立川談志さん
立川談志さん(1936–2011)が世を去って10年。不世出の落語家は、落語界以外からもいろんなことを吸収したといいます。吉行淳之介、色川武大、石原慎太郎といった作家たちとの対談をまとめた『作家と家元』刊行を機に、談志さんの長男・松岡慎太郎さんに、知られざる一面を聞きました

17歳の日記に見た、父・談志の「ピュアな」内面

今年(2021年)、没後10年を機に父・談志の日記を出版することになりました。そこで初めて、17歳のときの日記帳などを読んだんです。父は普段から「俺は突然変異種だ!」と変わり者を自称していましたので、相当ひねくれた子供だったんじゃないかと思っていましたが、日記には真面目で純粋な内面が綴られていました。

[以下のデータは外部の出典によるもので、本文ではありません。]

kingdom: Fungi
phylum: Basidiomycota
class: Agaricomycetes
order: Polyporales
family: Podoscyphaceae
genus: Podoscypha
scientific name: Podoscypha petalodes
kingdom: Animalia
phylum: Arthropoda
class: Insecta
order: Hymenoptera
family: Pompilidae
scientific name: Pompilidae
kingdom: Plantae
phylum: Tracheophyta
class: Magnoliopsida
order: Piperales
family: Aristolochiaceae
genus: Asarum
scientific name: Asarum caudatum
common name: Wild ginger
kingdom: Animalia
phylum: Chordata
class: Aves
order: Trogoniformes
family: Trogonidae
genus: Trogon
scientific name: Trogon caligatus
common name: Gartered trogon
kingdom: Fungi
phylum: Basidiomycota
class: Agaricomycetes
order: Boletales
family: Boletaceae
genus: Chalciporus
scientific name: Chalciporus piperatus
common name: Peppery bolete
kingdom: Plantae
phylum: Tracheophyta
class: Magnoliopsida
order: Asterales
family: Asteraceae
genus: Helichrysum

16歳で入門して、まだ前座だった頃ですから、落語のことがたくさん書かれていました。日常的なことや、世間のニュースなども細々とありました。いま50代の私から見ると、年相応に子どもらしいところもあり、それを読むのは不思議な体験でしたね。生意気そうなんですが、いろんなことを一生懸命に考えている。じつはピュアな人だったんだと、どこか合点がいった気がしました。

そんな物事を深く考える人間だったからこそ、田辺茂一さん(紀伊國屋書店創業者)や色川武大さんをはじめ、作家さんとのお付き合いを大切にしていたのではないでしょうか。父はよく「落語家と落語の話はできても、人生や人間について語りあうことはできない」と言っていました。とにかく好奇心の塊のような人でしたから、何か考えたい、知りたいというときに、作家さんとの対話から得られることは多かったと思います。